-- START OF DATA ROWS --
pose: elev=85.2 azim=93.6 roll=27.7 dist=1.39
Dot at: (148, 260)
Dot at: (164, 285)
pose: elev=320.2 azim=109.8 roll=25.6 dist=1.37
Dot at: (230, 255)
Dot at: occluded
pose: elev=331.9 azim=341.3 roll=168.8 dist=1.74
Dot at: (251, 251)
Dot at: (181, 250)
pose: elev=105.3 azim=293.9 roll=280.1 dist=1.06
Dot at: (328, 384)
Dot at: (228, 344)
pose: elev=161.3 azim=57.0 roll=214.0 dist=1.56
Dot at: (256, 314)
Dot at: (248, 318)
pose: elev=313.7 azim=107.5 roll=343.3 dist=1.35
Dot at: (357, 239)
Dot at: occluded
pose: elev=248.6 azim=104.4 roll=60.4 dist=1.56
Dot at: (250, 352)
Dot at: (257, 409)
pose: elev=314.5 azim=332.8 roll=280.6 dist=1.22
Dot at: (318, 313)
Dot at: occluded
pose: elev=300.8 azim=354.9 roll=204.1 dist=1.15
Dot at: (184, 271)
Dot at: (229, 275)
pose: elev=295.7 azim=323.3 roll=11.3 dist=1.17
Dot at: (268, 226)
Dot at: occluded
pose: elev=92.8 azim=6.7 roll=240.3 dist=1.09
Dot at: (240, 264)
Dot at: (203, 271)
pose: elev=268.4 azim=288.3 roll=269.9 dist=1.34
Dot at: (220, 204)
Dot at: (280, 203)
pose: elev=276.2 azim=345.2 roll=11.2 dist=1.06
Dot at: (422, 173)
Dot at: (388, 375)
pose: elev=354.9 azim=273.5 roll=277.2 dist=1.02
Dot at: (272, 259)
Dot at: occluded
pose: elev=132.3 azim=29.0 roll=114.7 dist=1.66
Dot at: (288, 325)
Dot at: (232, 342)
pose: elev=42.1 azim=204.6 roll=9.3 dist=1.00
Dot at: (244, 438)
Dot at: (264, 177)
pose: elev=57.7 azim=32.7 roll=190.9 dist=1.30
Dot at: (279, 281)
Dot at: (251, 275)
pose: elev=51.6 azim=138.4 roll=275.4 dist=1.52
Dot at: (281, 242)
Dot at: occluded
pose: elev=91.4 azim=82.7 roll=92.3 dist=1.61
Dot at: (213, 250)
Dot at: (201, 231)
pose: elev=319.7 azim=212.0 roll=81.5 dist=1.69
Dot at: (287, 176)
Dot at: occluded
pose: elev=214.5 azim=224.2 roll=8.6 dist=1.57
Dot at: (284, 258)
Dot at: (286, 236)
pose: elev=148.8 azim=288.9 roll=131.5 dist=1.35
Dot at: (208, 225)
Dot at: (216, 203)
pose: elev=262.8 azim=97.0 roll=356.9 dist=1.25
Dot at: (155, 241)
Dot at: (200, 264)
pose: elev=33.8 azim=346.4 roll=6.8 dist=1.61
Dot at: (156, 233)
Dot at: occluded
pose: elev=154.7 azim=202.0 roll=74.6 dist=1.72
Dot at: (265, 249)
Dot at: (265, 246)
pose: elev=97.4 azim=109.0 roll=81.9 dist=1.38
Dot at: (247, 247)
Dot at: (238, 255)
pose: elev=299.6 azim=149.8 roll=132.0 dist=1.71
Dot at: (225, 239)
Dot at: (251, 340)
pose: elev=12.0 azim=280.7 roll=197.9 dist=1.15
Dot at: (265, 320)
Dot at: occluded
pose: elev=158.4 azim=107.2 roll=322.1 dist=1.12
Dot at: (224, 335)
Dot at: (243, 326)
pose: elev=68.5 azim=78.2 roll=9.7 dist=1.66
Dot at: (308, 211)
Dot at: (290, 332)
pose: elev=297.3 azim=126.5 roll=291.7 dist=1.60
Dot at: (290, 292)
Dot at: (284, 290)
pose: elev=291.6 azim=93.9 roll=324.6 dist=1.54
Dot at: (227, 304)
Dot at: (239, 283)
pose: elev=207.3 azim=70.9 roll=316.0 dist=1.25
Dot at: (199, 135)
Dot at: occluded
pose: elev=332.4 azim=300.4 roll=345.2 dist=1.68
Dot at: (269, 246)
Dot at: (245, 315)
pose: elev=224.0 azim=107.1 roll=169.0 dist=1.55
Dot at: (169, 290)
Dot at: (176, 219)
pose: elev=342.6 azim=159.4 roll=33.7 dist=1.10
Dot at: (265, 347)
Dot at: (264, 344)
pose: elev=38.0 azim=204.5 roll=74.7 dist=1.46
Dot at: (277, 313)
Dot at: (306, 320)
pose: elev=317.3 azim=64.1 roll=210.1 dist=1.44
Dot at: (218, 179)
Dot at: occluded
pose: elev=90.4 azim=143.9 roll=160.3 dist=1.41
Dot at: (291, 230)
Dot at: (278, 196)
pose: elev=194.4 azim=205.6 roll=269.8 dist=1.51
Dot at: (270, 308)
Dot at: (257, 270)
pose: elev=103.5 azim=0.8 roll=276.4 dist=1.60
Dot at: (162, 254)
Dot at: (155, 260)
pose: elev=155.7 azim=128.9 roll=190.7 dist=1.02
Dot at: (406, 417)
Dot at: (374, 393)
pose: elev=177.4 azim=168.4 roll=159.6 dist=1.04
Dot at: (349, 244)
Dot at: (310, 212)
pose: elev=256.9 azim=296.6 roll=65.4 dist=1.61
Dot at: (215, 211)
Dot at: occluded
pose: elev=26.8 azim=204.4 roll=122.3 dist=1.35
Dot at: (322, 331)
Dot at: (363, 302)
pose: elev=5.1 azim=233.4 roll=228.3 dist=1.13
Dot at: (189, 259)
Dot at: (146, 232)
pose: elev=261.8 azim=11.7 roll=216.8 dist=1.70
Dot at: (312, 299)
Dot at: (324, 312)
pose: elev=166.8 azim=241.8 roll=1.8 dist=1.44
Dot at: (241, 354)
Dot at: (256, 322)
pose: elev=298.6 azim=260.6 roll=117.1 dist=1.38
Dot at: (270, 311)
-- END OF DATA ROWS --
WHAT THE EXERCISE ASKS -
Please repeat the data starting at the line that contains "pose: elev=42.1 azim=204.6 roll=9.3 dist=1.00" and ending at the line that contains "Dot at: (238, 255)", swapping "pose" for "camera" and leaving everything else unchanged.

RESPONSE TO THE EXERCISE -
camera: elev=42.1 azim=204.6 roll=9.3 dist=1.00
Dot at: (244, 438)
Dot at: (264, 177)
camera: elev=57.7 azim=32.7 roll=190.9 dist=1.30
Dot at: (279, 281)
Dot at: (251, 275)
camera: elev=51.6 azim=138.4 roll=275.4 dist=1.52
Dot at: (281, 242)
Dot at: occluded
camera: elev=91.4 azim=82.7 roll=92.3 dist=1.61
Dot at: (213, 250)
Dot at: (201, 231)
camera: elev=319.7 azim=212.0 roll=81.5 dist=1.69
Dot at: (287, 176)
Dot at: occluded
camera: elev=214.5 azim=224.2 roll=8.6 dist=1.57
Dot at: (284, 258)
Dot at: (286, 236)
camera: elev=148.8 azim=288.9 roll=131.5 dist=1.35
Dot at: (208, 225)
Dot at: (216, 203)
camera: elev=262.8 azim=97.0 roll=356.9 dist=1.25
Dot at: (155, 241)
Dot at: (200, 264)
camera: elev=33.8 azim=346.4 roll=6.8 dist=1.61
Dot at: (156, 233)
Dot at: occluded
camera: elev=154.7 azim=202.0 roll=74.6 dist=1.72
Dot at: (265, 249)
Dot at: (265, 246)
camera: elev=97.4 azim=109.0 roll=81.9 dist=1.38
Dot at: (247, 247)
Dot at: (238, 255)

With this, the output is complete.